I am delighted to announce another publication of a neglected violin concerto from the 20th century: Russian composer *Alla Penkina* (*1960) composed her *"Concerto for violin and chamber orchestra op.17"* in 1995. I remained in manuscript, but now the typeset full score can be downloaded free of charge from my website:

*www.tobias-broeker.de*

Here is a biography of her:

Alla Penkina (Алла Валентиновна Пенкина) was born on 18 January 1960 in Pavlovo (Nizhny Novgorod Oblast in Russia). She began to play piano at the age of six, first privately under Maria Filipova, later at the music school under A. Khalkovskaya. In 1980 she graduated with a Bachelor's degree in musicology. From 1984 to 1989 Alla Penkina studied composition at the Turkmen National Conservatory in Ashgabat and completed the post-graduate course in composition in 1995 under professor Recep Allayarov, an disciple of Alfred Schnittke. She also attended masterclasses by the composers Boris Tishchenko and Theo Loevendie.
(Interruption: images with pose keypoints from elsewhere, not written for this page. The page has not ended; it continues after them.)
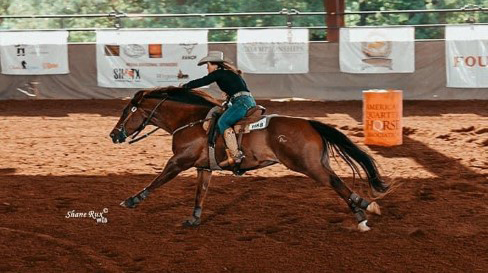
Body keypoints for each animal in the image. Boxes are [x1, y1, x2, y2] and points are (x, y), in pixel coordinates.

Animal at [109, 86, 388, 231]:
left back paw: (365, 210)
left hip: (308, 166)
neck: (190, 121)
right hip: (319, 164)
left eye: (127, 111)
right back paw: (362, 213)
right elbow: (200, 193)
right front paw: (194, 219)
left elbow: (157, 181)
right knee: (337, 182)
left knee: (337, 184)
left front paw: (131, 200)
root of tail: (309, 123)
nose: (114, 134)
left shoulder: (179, 161)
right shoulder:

In 2001 Alla Penkina received a fellowship for composers from the Russian Composers Union.
From 1989 to 1995 Alla Penkina lectured both at the music school as well as the Turkmen National Conservatory in Ashgabat, and she worked as a music editor for the Turkmenian Broadcasting Company. In 1996 she moved back to Nizhny Novgorod and lectured piano and composition at music schools. She was a jury member in the local composition competition "Young Composer" in Nizhny Novgorod. Alla Penkina also taught music theory, piano and composition at the Californian Music Center in Shenzhen (China). Since 2008 she lives permantly in Elche (Spain).


----------